To use JSON Data in Django Template follow below steps:

# If have to get the JSON index in Django Template file, then simply decode the encoded string.


done! Now we can get the results as JSON index with arabic value.

>>>import json
>>>json_string = json.dumps("ברי צקלה")
'"ברי צקלה"'


>>>s = '漢  χαν  хан'
>>>print('unicode: ' + s.encode('unicode-escape').decode('utf-8'))
unicode: \u6f22  \u03c7\u03b1\u03bd  \u0445\u0430\u043d

>>>u = s.encode('unicode-escape').decode('utf-8')
>>>print('original: ' + u.encode("utf-8").decode('unicode-escape'))
original:   χαν  хан

use unicode-escape to solve problem

>>>import json
>>>json_string = json.dumps("ברי צקלה")
'"ברי צקלה"'


>>>s = '漢  χαν  хан'
>>>print('unicode: ' + s.encode('unicode-escape').decode('utf-8'))
unicode: \u6f22  \u03c7\u03b1\u03bd  \u0445\u0430\u043d

>>>u = s.encode('unicode-escape').decode('utf-8')
>>>print('original: ' + u.encode("utf-8").decode('unicode-escape'))
original: 漢  χαν  хан

original resource:https://blog.csdn.net/chuatony/article/details/72628868

正如Martijn指出的那样,在json.dumps中使用suresure_ascii = False是解决此问题的正确方向。但是,这可能会引发异常:

UnicodeDecodeError: 'ascii' codec can't decode byte 0xe7 in position 1: ordinal not in range(128)
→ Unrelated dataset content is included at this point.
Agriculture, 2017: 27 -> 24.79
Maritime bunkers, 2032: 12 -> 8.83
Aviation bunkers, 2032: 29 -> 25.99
您需要在site.py或sitecustomize.py中进行其他设置,才能正确设置sys.getdefaultencoding()。site.py在lib / python2.7 /下,sitecustomize.py在lib / python2.7 / site-packages下。

如果要使用site.py,请在def setencoding()下:将第一个if 0:更改为if 1 :,以便python使用操作系统的语言环境。


import sys


name = {"last_name": u"王"}
json.dumps(name, ensure_ascii=False)

您将获得一个utf-8编码的字符串,而不是\ u转义的json字符串。


print sys.getdefaultencoding()

您应该获得" utf-8"或" UTF-8"来验证site.py或sitecustomize.py设置。
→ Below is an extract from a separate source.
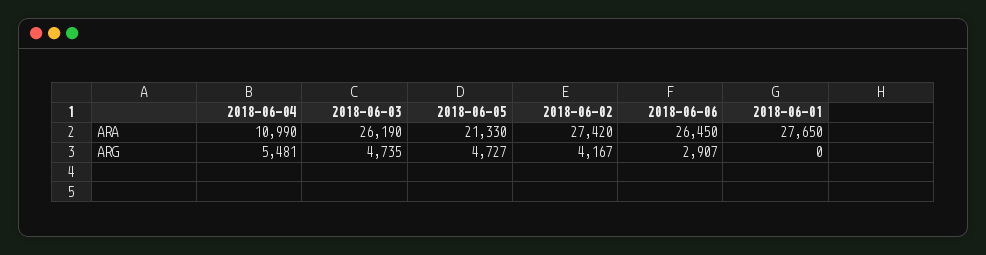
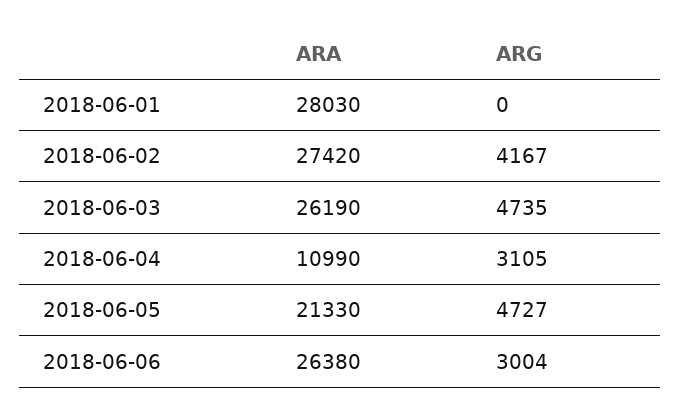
2018-06-06, ARA: 26450 -> 26380
2018-06-01, ARA: 27650 -> 28030
2018-06-04, ARG: 5481 -> 3105
2018-06-06, ARG: 2907 -> 3004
请注意,您无法在交互式python控制台上执行sys.setdefaultencoding(" utf-8")。

Using ensure_ascii=False in json.dumps is the right direction to solve this problem, as pointed out by Martijn. However, this may raise an exception:

UnicodeDecodeError: 'ascii' codec can't decode byte 0xe7 in position 1: ordinal not in range(128)

You need extra settings in either site.py or sitecustomize.py to set your sys.getdefaultencoding() correct. site.py is under lib/python2.7/ and sitecustomize.py is under lib/python2.7/site-packages.
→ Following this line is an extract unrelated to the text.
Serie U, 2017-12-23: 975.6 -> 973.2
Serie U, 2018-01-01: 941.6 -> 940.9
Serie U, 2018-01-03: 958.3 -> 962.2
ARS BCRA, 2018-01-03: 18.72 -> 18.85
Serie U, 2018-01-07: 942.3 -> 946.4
If you want to use site.py, under def setencoding(): change the first if 0: to if 1: so that python will use your operation system’s locale.

If you prefer to use sitecustomize.py, which may not exist if you haven’t created it. simply put these lines:

import sys

Then you can do some Chinese json output in utf-8 format, such as:

name = {"last_name": u"王"}
json.dumps(name, ensure_ascii=False)

You will get an utf-8 encoded string, rather than \u escaped json string.

To verify your default encoding:

print sys.getdefaultencoding()

You should get “utf-8” or “UTF-8” to verify your site.py or sitecustomize.py settings.

Please note that you could not do sys.setdefaultencoding(“utf-8”) at interactive python console.